The documentations of the YAML syntax can be found at here.

2. Write a 3-Line Dockerfile

The Dockerfile in this example is as simple as three lines,

FROM jinaai/jina:devel

ADD *.py mwu_encoder.yml ./

ENTRYPOINT ["jina", "pod", "--yaml-path", "mwu_encoder.yml"]

Let’s now look at these three lines one by one.

FROM jinaai/jina:devel

In the first line, we choose jinaai/jina:devel as the base image, which corresponds to the latest master of jina-ai/jina. But of course you are free to use others, e.g. tensorflow/tensorflow:nightly-gpu-jupyter.

In practice, whether to use Jina base image depends on the dependencies you would like to introduce. For example, someone provides a hard-to-compile package as a Docker image, much harder than compiling/installing Jina itself. In this case, you may want to use this image as the base image to save some troubles. But don’t forget to install Python >=3.7 (if not included) and Jina afterwards, e.g.

FROM awesome-gpu-optimized-kit

RUN pip install jina --no-cache-dir --compile

The ways of installing Jina can be at found here.

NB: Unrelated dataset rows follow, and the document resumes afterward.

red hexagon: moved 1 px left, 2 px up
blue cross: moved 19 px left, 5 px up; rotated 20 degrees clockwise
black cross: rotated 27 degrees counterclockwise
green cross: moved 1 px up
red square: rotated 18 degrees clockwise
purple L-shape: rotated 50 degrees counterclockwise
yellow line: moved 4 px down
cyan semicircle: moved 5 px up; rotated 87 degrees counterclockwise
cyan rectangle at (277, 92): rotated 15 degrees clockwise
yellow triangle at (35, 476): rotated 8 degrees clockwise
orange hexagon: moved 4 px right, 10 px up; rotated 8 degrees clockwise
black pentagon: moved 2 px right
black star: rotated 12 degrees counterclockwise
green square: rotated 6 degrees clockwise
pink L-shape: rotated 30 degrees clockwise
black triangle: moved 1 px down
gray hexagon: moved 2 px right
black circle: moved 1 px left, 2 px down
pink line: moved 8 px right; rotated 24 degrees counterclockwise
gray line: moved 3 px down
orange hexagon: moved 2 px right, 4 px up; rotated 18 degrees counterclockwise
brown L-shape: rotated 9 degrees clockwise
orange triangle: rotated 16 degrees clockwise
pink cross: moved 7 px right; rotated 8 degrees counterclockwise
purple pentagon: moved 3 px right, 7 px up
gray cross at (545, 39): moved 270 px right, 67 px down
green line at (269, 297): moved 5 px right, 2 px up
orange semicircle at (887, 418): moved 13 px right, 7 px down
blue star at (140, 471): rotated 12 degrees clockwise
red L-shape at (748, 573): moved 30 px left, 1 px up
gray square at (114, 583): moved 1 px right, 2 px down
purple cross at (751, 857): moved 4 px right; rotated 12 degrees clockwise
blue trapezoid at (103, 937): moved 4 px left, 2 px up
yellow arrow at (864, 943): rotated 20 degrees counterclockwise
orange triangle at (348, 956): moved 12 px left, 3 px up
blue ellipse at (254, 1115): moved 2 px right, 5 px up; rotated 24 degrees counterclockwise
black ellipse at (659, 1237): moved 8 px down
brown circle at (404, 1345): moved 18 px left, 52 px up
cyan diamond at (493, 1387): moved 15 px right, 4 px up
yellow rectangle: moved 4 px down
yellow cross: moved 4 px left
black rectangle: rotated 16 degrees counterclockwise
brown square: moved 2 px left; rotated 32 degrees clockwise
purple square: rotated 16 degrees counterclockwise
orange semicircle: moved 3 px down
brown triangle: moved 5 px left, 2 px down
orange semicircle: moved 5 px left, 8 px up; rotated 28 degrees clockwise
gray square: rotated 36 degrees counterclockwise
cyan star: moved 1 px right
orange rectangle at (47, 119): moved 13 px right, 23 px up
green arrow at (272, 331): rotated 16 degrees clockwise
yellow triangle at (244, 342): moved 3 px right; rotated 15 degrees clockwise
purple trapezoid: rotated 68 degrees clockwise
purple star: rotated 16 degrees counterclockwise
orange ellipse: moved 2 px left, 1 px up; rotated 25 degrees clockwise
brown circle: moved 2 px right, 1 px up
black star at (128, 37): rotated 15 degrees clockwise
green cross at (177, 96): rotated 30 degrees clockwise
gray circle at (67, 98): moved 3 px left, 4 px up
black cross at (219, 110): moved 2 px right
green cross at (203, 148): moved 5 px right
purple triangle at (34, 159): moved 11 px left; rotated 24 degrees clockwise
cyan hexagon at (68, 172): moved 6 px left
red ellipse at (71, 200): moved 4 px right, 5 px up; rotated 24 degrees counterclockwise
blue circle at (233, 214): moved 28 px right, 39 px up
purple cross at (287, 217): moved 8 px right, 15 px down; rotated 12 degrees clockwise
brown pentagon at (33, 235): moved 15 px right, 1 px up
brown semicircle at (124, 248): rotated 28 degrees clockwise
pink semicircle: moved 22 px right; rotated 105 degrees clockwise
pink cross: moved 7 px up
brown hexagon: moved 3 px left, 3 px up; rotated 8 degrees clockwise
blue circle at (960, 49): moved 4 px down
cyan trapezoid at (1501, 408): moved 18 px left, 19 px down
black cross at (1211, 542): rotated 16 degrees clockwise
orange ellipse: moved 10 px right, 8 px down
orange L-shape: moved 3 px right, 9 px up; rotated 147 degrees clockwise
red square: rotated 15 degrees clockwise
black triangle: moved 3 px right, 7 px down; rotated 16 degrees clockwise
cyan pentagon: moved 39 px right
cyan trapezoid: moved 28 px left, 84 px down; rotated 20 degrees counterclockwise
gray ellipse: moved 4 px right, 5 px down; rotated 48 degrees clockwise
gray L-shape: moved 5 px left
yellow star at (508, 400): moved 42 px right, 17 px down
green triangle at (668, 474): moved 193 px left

In this example, our dummy MWUEncoder only requires Jina and does not need any third-party framework. Thus, jinaai/jina:devel is used.

ADD *.py mwu_encoder.yml ./

The second step is to add all necessary files to the image. Typically, Python codes, YAML config and some data files.

In this example, our dummy MWUEncoder does not require extra data files.

ENTRYPOINT ["jina", "pod", "--yaml-path", "mwu_encoder.yml"]

The last step is to specify the entrypoint of this image, usually via jina pod.

In this example, we set mwu_encoder.yml as a default YAML config. So if the user later run

docker run jinaai/hub.examples.mwu_encoder

It is equal to:

jina pod --yaml-path hub/example/mwu_encoder.yml

Any followed key-value arguments after docker run jinaai/hub.examples.mwu_encoder will be passed to jina pod. For example,

docker run jinaai/hub.examples.mwu_encoder --port-in 55555 --port-out 55556

It is equal to:

jina pod --yaml-path hub/example/mwu_encoder.yml --port-in 55555 --port-out 55556

One can also override the internal YAML config by giving an out-of-docker external YAML config via:

docker run $(pwd)/hub/example/mwu_encoder_ext.yml:/ext.yml jinaai/hub.examples.mwu_encoder --yaml-path /ext.yml

3. Build the Pod Image

Now you can build the Pod image via docker build:

cd hub/example
docker build -t jinaai/hub.examples.mwu_encoder .

Depending on whether you want to use the latest Jina image, you may first pull it via docker pull jinaai/jina:devel before the build. For the sake of immutability, docker build will not automatically pull the latest image for you.

Congratulations! You can now re-use this Pod image how ever you want.